*Exercise objective*. Restate exactly the lines from the top of the listing below to the line containing "6: (160, 144)"; the remaining lines are not wanted.

*Given data*.
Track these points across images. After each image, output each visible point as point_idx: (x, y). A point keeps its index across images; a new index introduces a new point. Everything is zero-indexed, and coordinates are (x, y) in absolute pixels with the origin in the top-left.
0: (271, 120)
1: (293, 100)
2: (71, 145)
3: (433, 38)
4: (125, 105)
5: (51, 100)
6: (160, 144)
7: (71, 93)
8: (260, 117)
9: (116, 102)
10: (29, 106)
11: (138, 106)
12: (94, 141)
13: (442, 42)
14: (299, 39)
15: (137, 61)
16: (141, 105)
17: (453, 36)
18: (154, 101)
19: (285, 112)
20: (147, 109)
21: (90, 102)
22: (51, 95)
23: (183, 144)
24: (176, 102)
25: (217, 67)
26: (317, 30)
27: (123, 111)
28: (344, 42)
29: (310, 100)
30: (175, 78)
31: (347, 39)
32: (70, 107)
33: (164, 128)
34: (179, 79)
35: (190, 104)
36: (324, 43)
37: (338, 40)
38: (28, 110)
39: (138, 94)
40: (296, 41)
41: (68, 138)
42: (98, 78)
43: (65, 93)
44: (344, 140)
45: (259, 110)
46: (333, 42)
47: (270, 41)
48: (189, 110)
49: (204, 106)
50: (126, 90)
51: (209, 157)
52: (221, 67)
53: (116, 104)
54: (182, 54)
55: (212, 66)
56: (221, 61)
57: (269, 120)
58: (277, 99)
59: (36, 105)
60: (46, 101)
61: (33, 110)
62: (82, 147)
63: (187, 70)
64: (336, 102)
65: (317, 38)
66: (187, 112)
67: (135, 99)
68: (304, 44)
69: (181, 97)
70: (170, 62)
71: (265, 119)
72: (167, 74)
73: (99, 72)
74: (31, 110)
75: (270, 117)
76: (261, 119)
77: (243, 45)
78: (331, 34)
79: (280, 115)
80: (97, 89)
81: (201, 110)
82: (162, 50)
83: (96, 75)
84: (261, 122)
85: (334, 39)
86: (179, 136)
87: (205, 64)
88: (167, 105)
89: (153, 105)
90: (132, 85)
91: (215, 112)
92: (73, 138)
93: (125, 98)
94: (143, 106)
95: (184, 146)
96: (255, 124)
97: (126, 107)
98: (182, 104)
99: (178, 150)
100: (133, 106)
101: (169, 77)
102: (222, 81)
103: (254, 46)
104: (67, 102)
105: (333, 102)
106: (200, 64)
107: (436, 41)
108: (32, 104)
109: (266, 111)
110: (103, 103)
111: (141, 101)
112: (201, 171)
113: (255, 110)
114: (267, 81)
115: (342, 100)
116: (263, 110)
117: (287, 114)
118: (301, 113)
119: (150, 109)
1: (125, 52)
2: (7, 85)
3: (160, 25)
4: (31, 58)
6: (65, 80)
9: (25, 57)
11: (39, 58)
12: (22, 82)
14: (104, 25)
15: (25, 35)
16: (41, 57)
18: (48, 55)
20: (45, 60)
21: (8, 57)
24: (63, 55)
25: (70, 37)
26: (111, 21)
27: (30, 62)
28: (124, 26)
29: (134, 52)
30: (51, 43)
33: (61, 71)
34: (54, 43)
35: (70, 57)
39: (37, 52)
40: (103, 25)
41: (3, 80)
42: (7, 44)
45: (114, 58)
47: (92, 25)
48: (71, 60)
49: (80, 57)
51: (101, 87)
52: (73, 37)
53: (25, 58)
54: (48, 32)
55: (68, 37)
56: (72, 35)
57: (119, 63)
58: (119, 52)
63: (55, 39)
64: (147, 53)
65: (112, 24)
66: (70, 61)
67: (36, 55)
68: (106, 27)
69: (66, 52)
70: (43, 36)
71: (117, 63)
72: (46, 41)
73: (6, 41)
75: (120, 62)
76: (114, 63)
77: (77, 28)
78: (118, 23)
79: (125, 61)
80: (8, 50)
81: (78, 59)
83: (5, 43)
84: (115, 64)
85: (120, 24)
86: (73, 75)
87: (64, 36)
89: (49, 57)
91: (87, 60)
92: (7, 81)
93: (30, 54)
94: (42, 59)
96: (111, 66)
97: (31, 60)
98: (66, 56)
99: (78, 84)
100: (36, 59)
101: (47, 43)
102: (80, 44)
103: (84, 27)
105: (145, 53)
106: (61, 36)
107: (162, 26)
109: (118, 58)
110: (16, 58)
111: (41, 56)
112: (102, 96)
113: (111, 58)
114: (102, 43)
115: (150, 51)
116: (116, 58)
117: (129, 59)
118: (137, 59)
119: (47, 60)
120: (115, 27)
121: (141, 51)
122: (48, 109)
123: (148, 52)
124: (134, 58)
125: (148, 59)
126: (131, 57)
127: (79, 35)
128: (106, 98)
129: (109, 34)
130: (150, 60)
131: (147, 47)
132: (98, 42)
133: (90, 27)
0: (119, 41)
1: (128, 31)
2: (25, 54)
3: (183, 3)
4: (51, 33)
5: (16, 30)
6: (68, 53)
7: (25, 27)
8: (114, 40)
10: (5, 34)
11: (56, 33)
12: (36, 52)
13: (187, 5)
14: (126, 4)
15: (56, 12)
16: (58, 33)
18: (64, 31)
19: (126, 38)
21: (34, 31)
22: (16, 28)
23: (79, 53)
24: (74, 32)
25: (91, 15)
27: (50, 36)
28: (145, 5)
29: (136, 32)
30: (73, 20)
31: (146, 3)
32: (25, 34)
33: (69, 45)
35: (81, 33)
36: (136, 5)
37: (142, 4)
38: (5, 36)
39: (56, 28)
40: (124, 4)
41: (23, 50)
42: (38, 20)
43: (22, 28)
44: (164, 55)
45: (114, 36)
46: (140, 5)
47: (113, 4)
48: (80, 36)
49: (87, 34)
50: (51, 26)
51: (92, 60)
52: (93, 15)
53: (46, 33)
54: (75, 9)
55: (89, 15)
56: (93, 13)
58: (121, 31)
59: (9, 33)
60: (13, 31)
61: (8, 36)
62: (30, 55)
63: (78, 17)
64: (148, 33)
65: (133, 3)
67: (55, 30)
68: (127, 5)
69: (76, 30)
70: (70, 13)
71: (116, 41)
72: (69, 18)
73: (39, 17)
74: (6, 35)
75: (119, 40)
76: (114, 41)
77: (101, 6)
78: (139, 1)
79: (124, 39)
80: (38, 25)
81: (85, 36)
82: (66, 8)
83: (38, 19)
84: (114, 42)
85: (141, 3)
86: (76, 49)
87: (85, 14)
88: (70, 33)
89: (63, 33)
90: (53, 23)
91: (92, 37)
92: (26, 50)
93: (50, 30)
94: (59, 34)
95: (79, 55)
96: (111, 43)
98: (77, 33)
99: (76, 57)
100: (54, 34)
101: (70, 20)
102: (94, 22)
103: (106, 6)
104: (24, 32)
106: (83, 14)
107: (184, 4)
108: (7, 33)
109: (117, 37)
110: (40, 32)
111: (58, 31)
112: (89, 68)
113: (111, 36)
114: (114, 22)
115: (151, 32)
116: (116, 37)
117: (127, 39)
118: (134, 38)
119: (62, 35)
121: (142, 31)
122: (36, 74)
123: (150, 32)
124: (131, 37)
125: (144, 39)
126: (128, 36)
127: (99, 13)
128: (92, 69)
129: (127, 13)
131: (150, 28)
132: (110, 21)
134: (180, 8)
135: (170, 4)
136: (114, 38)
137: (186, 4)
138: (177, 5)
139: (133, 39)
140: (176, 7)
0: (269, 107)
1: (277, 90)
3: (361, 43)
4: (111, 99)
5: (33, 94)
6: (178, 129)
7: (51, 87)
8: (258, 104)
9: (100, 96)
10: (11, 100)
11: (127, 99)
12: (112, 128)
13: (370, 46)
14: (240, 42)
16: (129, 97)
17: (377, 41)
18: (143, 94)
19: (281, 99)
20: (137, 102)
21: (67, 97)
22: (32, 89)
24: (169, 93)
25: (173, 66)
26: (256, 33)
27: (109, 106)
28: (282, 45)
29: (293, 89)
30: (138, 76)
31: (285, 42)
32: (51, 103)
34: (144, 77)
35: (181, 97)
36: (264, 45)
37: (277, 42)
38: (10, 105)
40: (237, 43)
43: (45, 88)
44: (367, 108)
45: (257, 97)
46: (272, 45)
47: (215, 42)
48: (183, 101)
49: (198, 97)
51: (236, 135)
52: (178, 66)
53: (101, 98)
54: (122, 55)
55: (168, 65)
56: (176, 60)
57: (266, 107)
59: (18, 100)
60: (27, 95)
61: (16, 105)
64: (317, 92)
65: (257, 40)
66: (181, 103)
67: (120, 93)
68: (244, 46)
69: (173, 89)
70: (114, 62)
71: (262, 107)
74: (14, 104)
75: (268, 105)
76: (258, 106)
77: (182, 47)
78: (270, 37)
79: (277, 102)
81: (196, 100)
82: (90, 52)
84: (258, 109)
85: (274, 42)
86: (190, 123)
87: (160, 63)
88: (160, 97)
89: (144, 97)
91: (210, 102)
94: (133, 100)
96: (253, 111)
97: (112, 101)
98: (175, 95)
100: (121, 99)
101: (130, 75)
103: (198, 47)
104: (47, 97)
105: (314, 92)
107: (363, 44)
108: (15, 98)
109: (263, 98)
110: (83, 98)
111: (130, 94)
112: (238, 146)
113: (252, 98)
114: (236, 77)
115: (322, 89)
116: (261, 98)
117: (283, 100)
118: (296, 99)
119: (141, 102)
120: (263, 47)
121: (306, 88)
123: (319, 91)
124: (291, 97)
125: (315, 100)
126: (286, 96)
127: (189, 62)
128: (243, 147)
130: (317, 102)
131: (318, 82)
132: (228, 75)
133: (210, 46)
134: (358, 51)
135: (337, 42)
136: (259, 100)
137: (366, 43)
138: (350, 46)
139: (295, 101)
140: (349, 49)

*Task solution*.
Track these points across images. After each image, output each visible point as point_idx: (x, y). A point keeps its index across images; a new index introduces a new point. Everything is zero-indexed, and coordinates are (x, y) in absolute pixels with the origin in the top-left.
0: (271, 120)
1: (293, 100)
2: (71, 145)
3: (433, 38)
4: (125, 105)
5: (51, 100)
6: (160, 144)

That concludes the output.